7/7 bombers Mohammad Sidique Khan, the leader of the group behind the 7/7 London underground bombings, which killed 52 people, was linked to Al-Muhajiroun. He also used Al-Muhajiroun safe houses before carrying out the bombing.

The Fertilizer Bomb Plot In 2004 the police foiled a plot by five terrorists to blow up a shopping centre, a night club and the gas network with a huge bomb made of 1,300 pounds of ammonium nitrate fertilizer. Four of the convicted terrorists had strong links with Al-Muhajiroun. Omar Khyam, leader of the foiled plot, was first introduced to extreme political Islam by Bakri Mohammed.
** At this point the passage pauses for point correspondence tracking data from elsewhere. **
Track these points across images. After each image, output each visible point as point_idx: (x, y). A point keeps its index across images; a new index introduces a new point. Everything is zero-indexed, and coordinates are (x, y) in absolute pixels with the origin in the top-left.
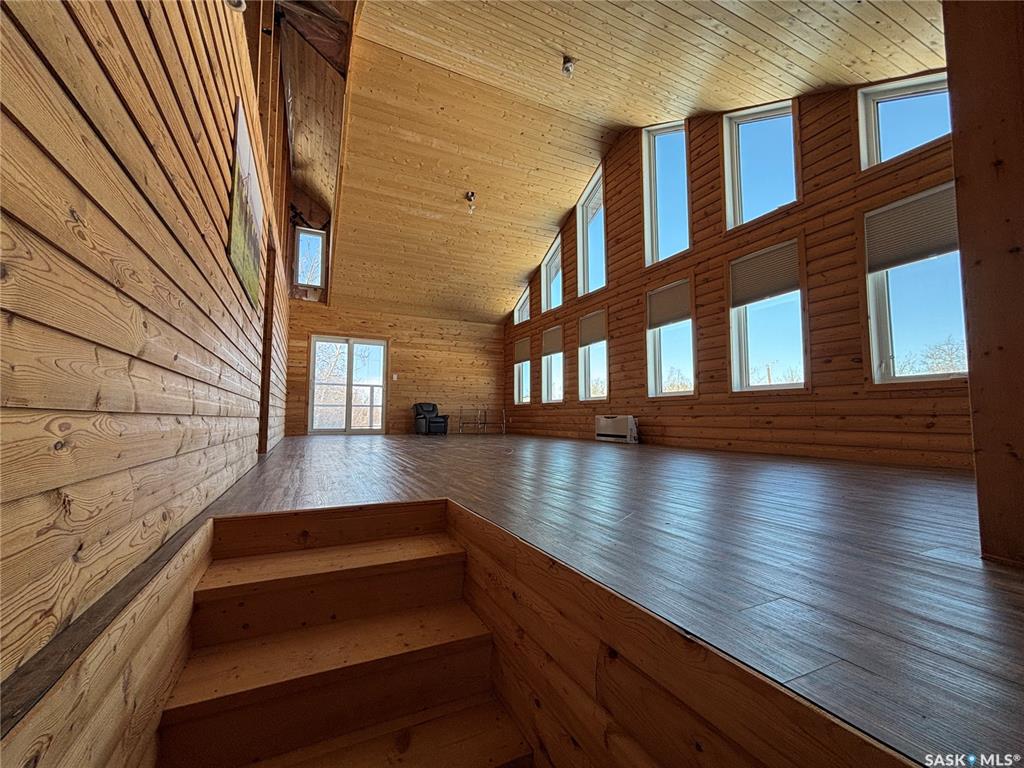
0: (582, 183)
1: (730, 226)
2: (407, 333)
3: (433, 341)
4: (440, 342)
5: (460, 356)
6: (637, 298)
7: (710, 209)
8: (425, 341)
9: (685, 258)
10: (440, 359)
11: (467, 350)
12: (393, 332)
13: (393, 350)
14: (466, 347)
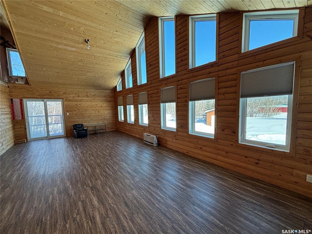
0: (137, 38)
1: (190, 67)
2: (72, 96)
3: (84, 98)
4: (87, 98)
5: (96, 103)
6: (158, 90)
7: (183, 58)
8: (80, 98)
9: (174, 77)
10: (87, 105)
11: (99, 101)
12: (65, 96)
13: (66, 103)
14: (99, 100)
He became involved with Al-Muhajiroun while studying for his A-levels and was reportedly sent by the group to fight in Kashmir in 2000.
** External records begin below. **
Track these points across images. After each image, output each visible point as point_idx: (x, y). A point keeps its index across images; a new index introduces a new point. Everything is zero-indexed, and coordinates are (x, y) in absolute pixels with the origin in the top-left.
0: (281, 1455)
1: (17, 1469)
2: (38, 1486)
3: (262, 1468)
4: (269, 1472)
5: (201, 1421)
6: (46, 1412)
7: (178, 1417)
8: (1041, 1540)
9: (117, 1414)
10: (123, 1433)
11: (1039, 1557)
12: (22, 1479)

Mike’s Place Suicide Bombing In April 2003 three died and 50 were injured when Asif Muhammad Hanif blew himself up in a suicide attack in a bar in Tel Aviv, Israel. A second bomb, strapped to Derby-born Omar Khan Sharif failed to detonate. Just two weeks before leaving for Israel, Omar Khan Sharif was seen on the streets of Derby leafleting for Al-Muhajiroun.

Bilal Mohammed Believed to be Britain’s first suicide bomber, Bilal was responsible for the killing of nine people in Kashmir on Christmas Day 2000. Bakri Mohammed admitted that Al-Muhajiroun was engaged in sending British fighters to Kashmir and proudly announced that Bilal had been one of his recruits.
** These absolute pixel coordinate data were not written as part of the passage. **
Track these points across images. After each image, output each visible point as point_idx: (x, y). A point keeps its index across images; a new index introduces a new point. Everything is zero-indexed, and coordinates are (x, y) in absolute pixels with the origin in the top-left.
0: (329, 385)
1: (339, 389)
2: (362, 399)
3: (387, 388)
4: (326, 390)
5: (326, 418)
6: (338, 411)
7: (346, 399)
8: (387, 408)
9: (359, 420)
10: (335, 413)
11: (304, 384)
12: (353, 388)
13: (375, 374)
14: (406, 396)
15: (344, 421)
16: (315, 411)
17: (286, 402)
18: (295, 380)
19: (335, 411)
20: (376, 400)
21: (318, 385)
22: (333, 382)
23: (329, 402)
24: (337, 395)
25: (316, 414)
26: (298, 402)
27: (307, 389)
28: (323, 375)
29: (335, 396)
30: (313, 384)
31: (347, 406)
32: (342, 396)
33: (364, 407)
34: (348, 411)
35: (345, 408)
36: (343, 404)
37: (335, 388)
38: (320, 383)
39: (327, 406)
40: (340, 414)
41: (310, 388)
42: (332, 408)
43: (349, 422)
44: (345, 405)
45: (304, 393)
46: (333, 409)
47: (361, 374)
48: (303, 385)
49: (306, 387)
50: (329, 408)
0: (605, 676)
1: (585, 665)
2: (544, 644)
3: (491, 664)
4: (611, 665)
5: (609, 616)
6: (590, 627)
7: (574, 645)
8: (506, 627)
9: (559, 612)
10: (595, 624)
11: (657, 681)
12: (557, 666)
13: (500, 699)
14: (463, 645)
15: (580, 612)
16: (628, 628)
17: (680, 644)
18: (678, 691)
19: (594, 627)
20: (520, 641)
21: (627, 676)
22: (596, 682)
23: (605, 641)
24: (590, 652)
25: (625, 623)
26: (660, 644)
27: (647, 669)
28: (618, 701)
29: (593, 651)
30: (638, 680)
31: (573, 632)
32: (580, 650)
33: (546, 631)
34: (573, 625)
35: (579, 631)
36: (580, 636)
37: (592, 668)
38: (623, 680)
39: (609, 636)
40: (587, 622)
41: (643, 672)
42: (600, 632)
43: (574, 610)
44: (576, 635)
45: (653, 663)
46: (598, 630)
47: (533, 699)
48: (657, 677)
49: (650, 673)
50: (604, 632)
Amer Mirza Mirza was the first Al-Muhajiroun supporter to be convicted of an Islamist-related terrorism offence. In March 1999 he was sentenced to six months’ imprisonment for petrol-bombing a West London Territorial Army base in protest at the resumed American bombing campaign in Iraq.

Al-Muhajiroun Key Politics

  • Al-Muhajiroun’s politics are based on an extreme fundamentalist interpretation of Islam that has little in common with the vast majority of British Muslims’ conception of their religion. At its core is a fervent desire for the revitalisation of an Ottoman Empire type caliphate (Islamic system of government), with the whole world united under Islamic law and leadership. This extremism manifests itself in a form of politics with discrimination and hate at its core.
  • The organisation has a long history of vocal antisemitism. At an Al-Muhajiroun conference in 1998, Yacub Zaki declared “Nobody was gassed to death in the concentration camps […] David Irving has the right idea, destroy the Holocaust myth and you have destroyed Israel.”
  • This visceral antisemitism has been promoted through poster and leaflet campaigns calling for a holy war against the Jews and has led to several convictions.
  • Al-Muhajiroun has also made both Hinduism and Sikhism the target of their hate with calls for followers of these religions to convert to Islam, and by condoning and encouraging the destruction of their religious icons and statues in India.
  • Homophobia is another integral part of the group’s belief system. They describe gay relationships as “perverted acts”, comparable to “rape and murder” and call for homosexuals to be put to death.
  • More generally, they completely condemn democracy, free speech and the many freedoms that result from such a system. This includes calls for the subjugation and segregation of women and the death penalty for those, such as Salman Rushdie, who they deem to have offended Islam.
  • Such a hate-filled belief system is unrecognisable to most British Muslims.